Cuando en cualquier aspecto de la vida abrazas la radicalidad, la has cagado. No importa lo radical que seas, siempre habrá alguien que sea más radical que tú, y siempre habrá alguien a quien le parezca que no eres lo bastante radical. Y si ese alguien es, además, de los que manda… apaga y vámonos, porque estás acabado.
Eso
le ha ocurrido a Lucía Echevarría, feminista de pro (signifique eso lo
que signifique). Porque ahora, para ser feminista no puedes considerar que son
mujeres las que tienen vulva, experimentan la regla (en general) y tienen hijos
(si se quedan embarazadas y el embarazo llega a buen término). Ahora, para ser
una feminista á la mode tienes que defender a quienes se consideran
mujeres. Y no puedes decir nada en contra, porque no sólo estarás yendo contra
lo (llamado) políticamente correcto, sino que estarás incurriendo en uno de los
más terribles pecados (laicos, claro): el de la denominada transfobia.
Por
criticar el último aborto legislativo del ninisterio de
Lomismodáquedalomismo -engendro legal que no sé de qué va, pero que tiene que
ver con el trema trans-, a la escritora le han concedido el llamado premio
Ladrillo, que señala actitudes transfóbicas, lo que la posiciona entre las
personas transexcuyentes (otro palabrito).

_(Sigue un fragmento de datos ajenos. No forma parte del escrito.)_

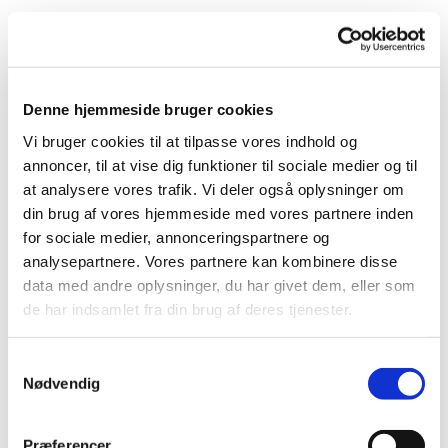
Korsang stimulerer hjernen og giver øget livskvalitet til
mennesker, som har fået en demenssygdom.
Koret danner samtidig rammen om et trygt fællesskab,
Denne hjemmeside bruger cookies
hvor man kan mødes med ligesindede og udfolde sig
uden bekymringer.
Vi bruger cookies til at tilpasse vores indhold og
annoncer, til at vise dig funktioner til sociale medier og til
Koret bliver ledet af en uddannet musikterapeut, og
at analysere vores trafik. Vi deler også oplysninger om
der er frivillige til stede, som støtter den enkelte.
din brug af vores hjemmeside med vores partnere inden
for sociale medier, annonceringspartnere og
Deltagerne skal selv kunne finde vej, eller blive fulgt
analysepartnere. Vores partnere kan kombinere disse
på vej af en pårørende.
data med andre oplysninger, du har givet dem, eller som
de har indsamlet fra din brug af deres tjenester.
Efter øvning er der hyggestund med kaffe og kage.
S
Det er gratis at deltage.
Nødvendig
a
m
OBS: PT ingen ledige pladser. Du er dog altid
t
Præferencer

A este acto acudió la calientacamas,
titular del antedicho departamento ninisterial.
La
escritora acusó a la antigua dependienta de incitar un acoso contra ella
y, además, aplaudirlo. También acusó de misoginia, de nuevo siguiendo
esa costumbre tan giliprogre de elevar a categoría un caso individual. Por mucho
que le moleste, criticar a una mujer por algo distinto al hecho de ser mujer no
es misoginia, es… criticar.
Así que a aguantarse tocan, Luciíta, por más que tengas una miaja de razón. En cuanto a Paz Vega, que osó mostrar su apoyo a la escritora, también le cayó la del pulpo. A quién se le ocurre, con lo desapercibida que estaba pasando.